Sooz’s Guide to Revisions, Lesson 6: Typing in your changes and feeling GOOD.
Wow. You did it. You finished Lesson 5, and now you’re almost at the end! Can you FEEL THE EXCITEMENT?
This lesson will be (compared to the others) a piece of cake. The first part is completely mindless.
Supplies Needed Today:
- A computer
- Your revised, scrawled-upon manuscript
- A comfy chair
Typing It All In
As the title suggests, you will be taking your novel and typing in the changes. Some pages will require more work, some will be easy. But you will go page-by-page until you’ve reached the end of your manuscript.
You’ll find a rhythm, but it will still take a while. Don’t get annoyed or discouraged–be grateful you can zone out after all that hard work!! And, remember: when you finish, you’ll be done! This MS will be ready for other eyes!
Dealing With Line Edits
This is one of those steps that, sadly, I cannot teach you. Mostly because everyone’s style is different. What I think is lovely, you might hate.
Another reason I can’t teach you is that I simply don’t have time to train you in the more stylistic tools of the trade (from punctuation and grammar to voice and diction). I will assume you already have this wrench in your toolbox.
Line-edits are critical. If your novel doesn’t flow, then that agent/editor probably won’t be interested.
So when to do this important step?
The easy answer is LAST. Just like you would if you were working with a publishing house, line-edits are the final step in revising.
The more advanced answer is WHEN YOU CAN. I find that my second draft is usually pretty smooth, but if I print it out (poor trees–I know!) and read the MS again, I’ll find areas that need polishing. Yes, it takes time and requires more typing-in later, but it’s the only way I can really iron out my prose.
You might find you can line-edit well enough during the written changes–Lesson 5. Or perhaps you can line-edit while you type-in (this lesson). It’s really up to you to find out what works.
And that, my friends, is it. I have nothing left to teach you–or nothing I can conjure at this precise moment.
You should be really freakin’ proud of yourself right about now. You just conquered a novel. A WHOLE NOVEL! And the manuscript you now possess is without a doubt ten bazillion times stronger than the one you started with.
You rock. I’m proud of you, and you should be proud of you to.
Now go have a cookie.

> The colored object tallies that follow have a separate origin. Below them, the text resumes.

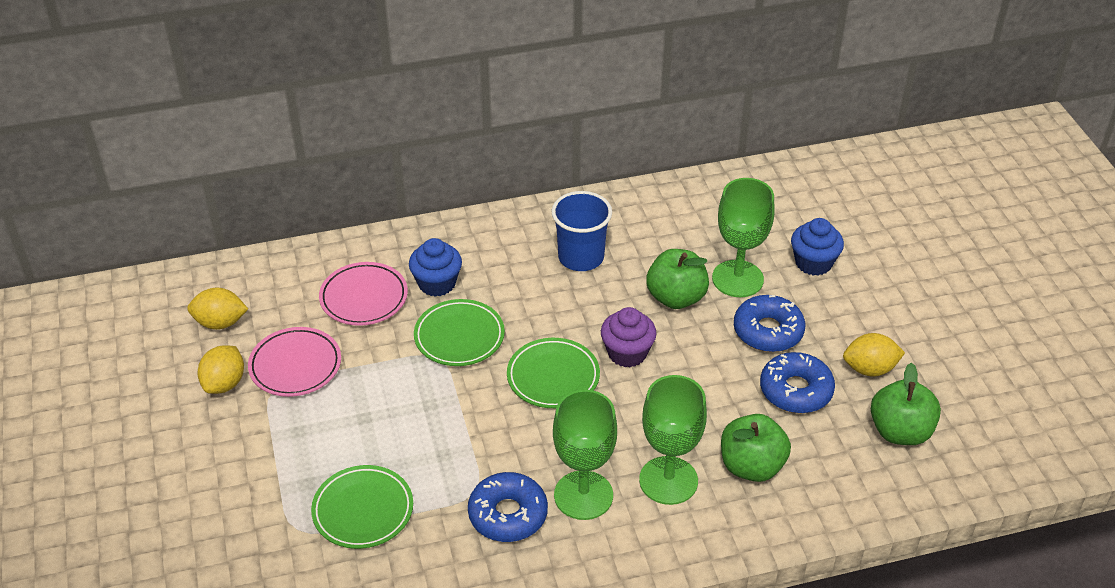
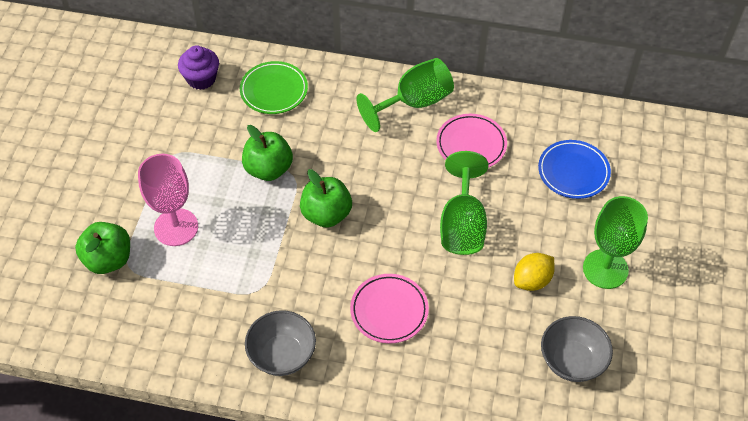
blue cup: [551,191,612,271] = 1 -> none = 0
blue cupcake: [409,238,462,297] [791,218,844,276] = 2 -> none = 0
blue donut: [468,472,548,542] [734,295,805,352] [760,352,835,413] = 3 -> none = 0
blue plate: none = 0 -> [538,140,611,199] = 1
green plate: [311,465,413,549] [414,299,505,366] [507,338,600,408] = 3 -> [240,61,308,114] = 1
grey bowl: none = 0 -> [245,310,316,376] [541,316,613,382] = 2
pink goblet: none = 0 -> [138,154,198,246] = 1
yellow lemon: [187,287,248,330] [198,345,244,394] [843,333,905,377] = 3 -> [514,253,555,291] = 1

You totally earned it.
And, as always, if you have ANY questions, ask them in the comments!!
Lesson 1 → Lesson 2 → Lesson 3 → Lesson 4 → Lesson 5 → Lesson 6 →
May 20, 2011 @ 6:55 pm
I followed you over from Let the Words Flow. This series of posts is great! I was wondering, though, if you had all of these posts available as PDFs? (I know you provided a link to the PDF of the introduction.) Thanks!
May 20, 2011 @ 6:56 pm
Hi Anju!! The PDFs are all available on the For Writers page (see link at the main menu above?). Just scroll down and you’ll see EVERYTHING there. 😀
May 20, 2011 @ 8:33 pm
Thank you! The timing of these posts was perfect. I’m about to start revising my book, and just the thought of revising it was making me feel a overwhelmed.
May 21, 2011 @ 11:20 pm
This Revision series is great!! I’m in the middle of revisions and I feel like I follow a similar path to this, but I am nowhere NEAR as organized, so I constantly feel like I’m forgetting to fix something, or losing my train of thought for a subplot, etc. I’m going to try some of your tips here–thanks so much! It looks like it will really help keep everything in order and hopefully be a lot less stressful.
July 19, 2011 @ 2:04 pm
Many thanks! I’ve been flailing about with revising my WIP one scene at a time, without consciously looking at the big picture.
May 12, 2014 @ 6:32 pm
You may have saved me – still reading your process.
I started editing my second novel in January – which was written back in 2011. Since then I’ve written lots more, read about writing and editing, and edited and published Book 1 of the series. So I have lots of ideas of changes to make and no idea how to go about it this time. I did edit one pass, slowly and without much enthusiasm, then fired it off to an alpha-reader. It was not even beta reader ready. Now have lots of great suggestions from her – high and low level – but I feel I still haven’t looked at it closely enough to see what my own changes should be.
Your process looks like it might fit the bill. I just have to remind myself that reading about a different revision process is not necessarily procrastination!
August 17, 2015 @ 7:32 am
OK. So, I’ve printed everything and I’m planning on revising my novel starting from september. Meanwhile, I’m just letting everything sink down.
Thank you for this “how to”. It makes me feel like I know what I’m doing ahah.
July 21, 2017 @ 1:56 am
Just saying- if you retype the entire novel instead of going through and typing up the changes, then you can do line-edits and add in the changes all in one instead of going through and typing the changes in and THEN doing line-edits. May sound complex, but saves time.